The Hill newspaper reported that House Transportation and Infrastructure Committee Chairman Bill Shuster, R-Pa., said Congress will work on finding ways to pay for the infrastructure plan in the first few months after Trump becomes president Jan. 20, and that the broader package is likely to come together later in the spring.

"We're going to start to work on it, but first of all, you've got to figure out the pay-fors, which will come, I believe, in the first 100 days," Shuster told the publication Jan. 4. "Then in the next second 100 days is when we'll put together a big infrastructure package."

Sen. John Thune, R-S.D., who now chairs the Commerce, Science and Transportation Committee that oversees the Department of Transportation and its budget, told reporters that Trump officials "want to have a pretty ambitious agenda in terms of infrastructure."

Thune scheduled a nomination hearing on Jan. 11 for Elaine Chao, the former labor secretary and past USDOT official who is Trump's pick to be transportation secretary and who would administer much of any new infrastructure program. Chao's husband, Senate Majority Leader Mitch McConnell, R-Ky., would also play a key role in getting an infrastructure bill through the Senate.

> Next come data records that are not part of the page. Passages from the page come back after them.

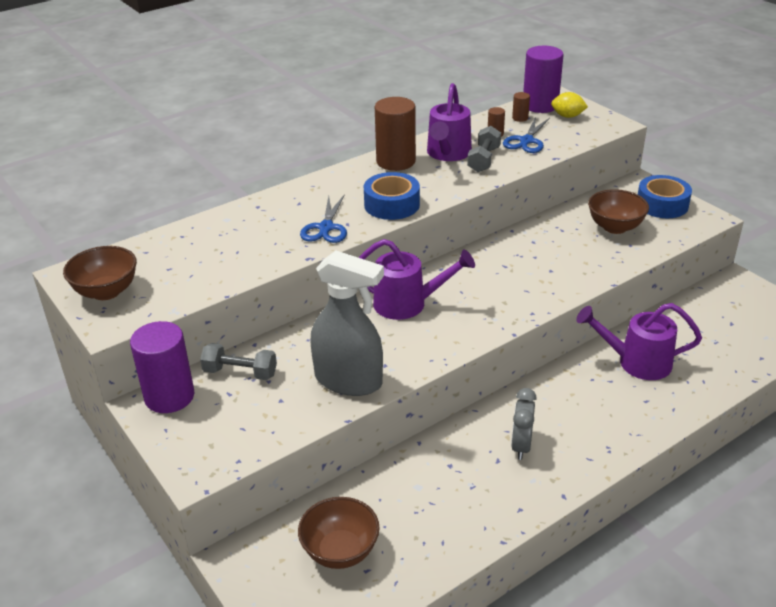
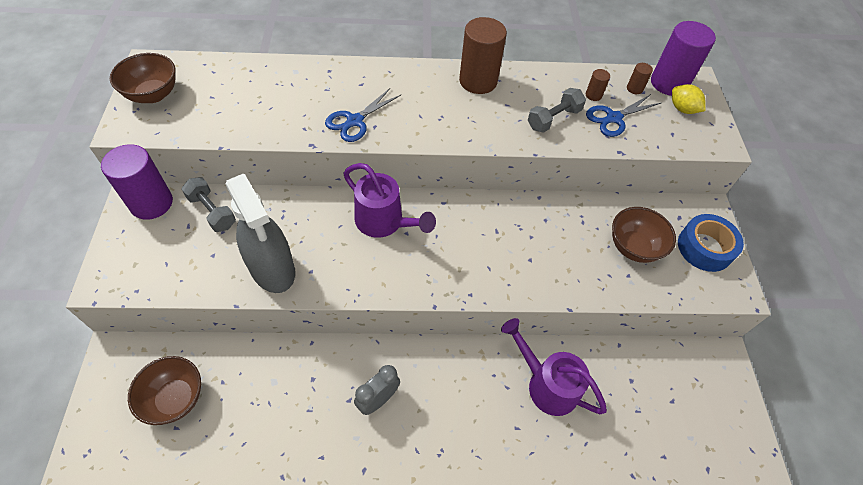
camera: 30 degrees right, 20 degrees up
(392, 204) = (428, 126): blue tape -> none
(447, 154) = (528, 96): purple watering can -> none

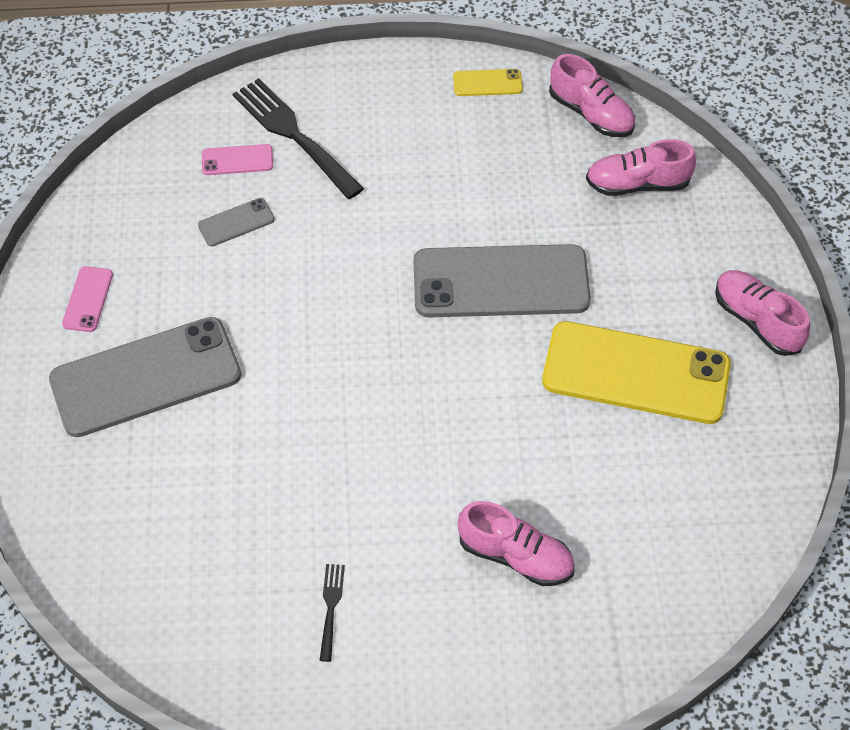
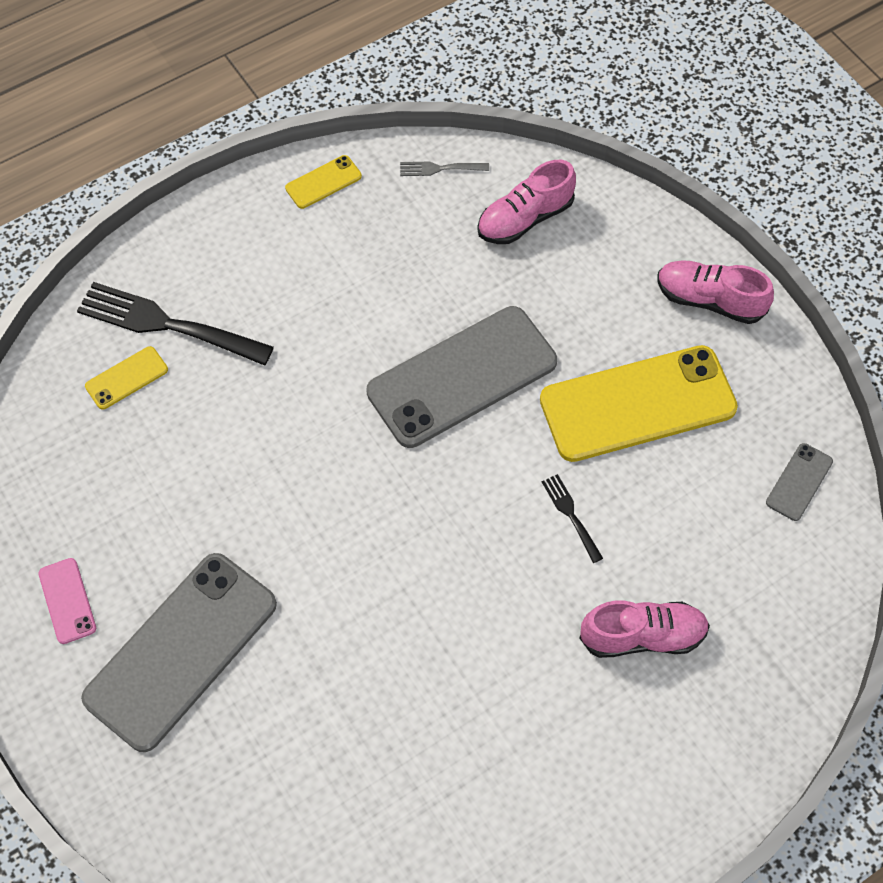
camera: 30 degrees left, 5 degrees up
(236, 222) = (168, 443): grey phone -> grey phone (799, 482)
(237, 160) = (127, 378): pink phone -> yellow phone
(331, 607) = (510, 781): black fork -> black fork (571, 515)
(591, 114) = (440, 168): pink shoe -> grey fork

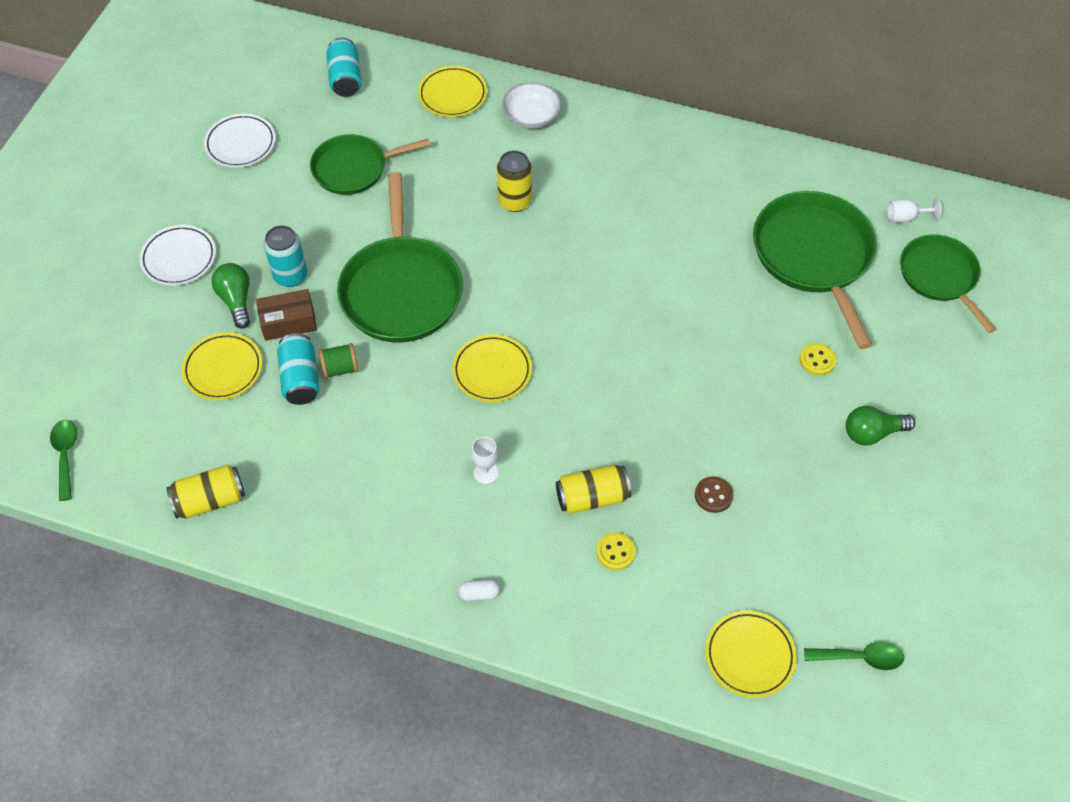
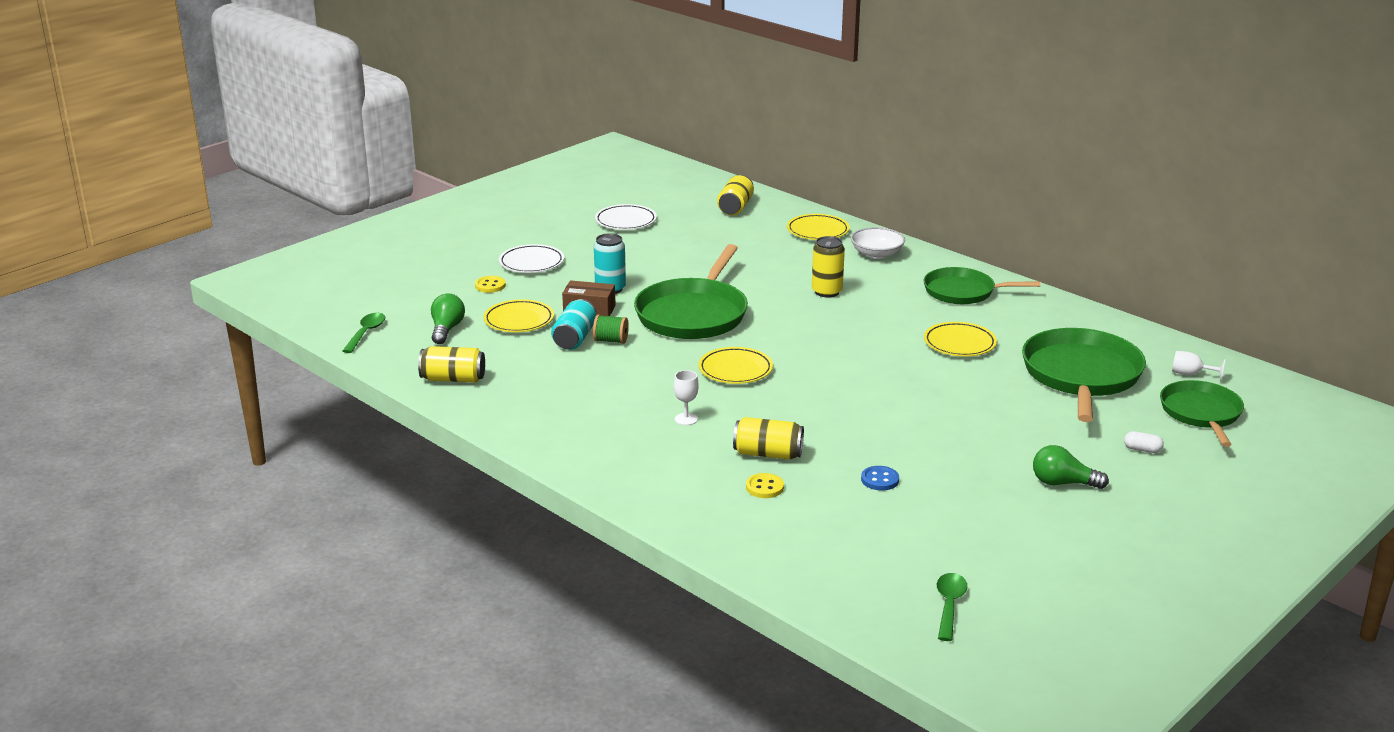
camera: 25 degrees right, 30 degrees down
(236, 300) = (557, 291): green light bulb -> green light bulb (446, 329)
(345, 78) = (735, 207): turquoise can -> yellow can
(354, 168) = (705, 249): green pan -> green pan (963, 292)
(479, 594) = (627, 478): white capsule -> white capsule (1142, 450)
(713, 495) = (880, 480): brown button -> blue button
(749, 656) = (842, 575): yellow plate -> yellow plate (959, 344)
(817, 360) = (1039, 431): yellow button -> yellow button (490, 286)
(860, 657) = (949, 605): green spoon -> green spoon turned 105 degrees counterclockwise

Bud Wright, executive director of the American Association of State Highway and Transportation Officials, said since the Trump administration and Congress could soon push through a historic investment package state DOT officials will work in the next few months to make sure policymakers hear their views.

Wright said those state agencies can best deliver  projects if the administration and Congress provide new funding through established allocation formulas that let states decide where to apply the money to best meet their regional and local needs.

"People throughout the country clearly see the need for stronger investments in transportation projects that go well beyond the levels current programs provide," he told the AASHTO Journal. "They want better highways, bridges, transit services, bike and walk paths, intercity rail, waterways and airports. To get them, we welcome more private investment and regulatory changes that speed projects along, but the nation simply needs more new funding as well to tackle a huge backlog of important mobility projects."

Wright also said the broad support for an infrastructure package presents an opportunity to permanently bolster the government's largest transportation investment pool so that it does not run dry every few years.

"We'd love to see President Trump and Congress seize this chance to finally fix the Highway Trust Fund and find a sustainable revenue stream for road, transit and multimodal projects," he said. "Then we could do away with the risk of new funding crises erupting every few years that disrupt construction programs."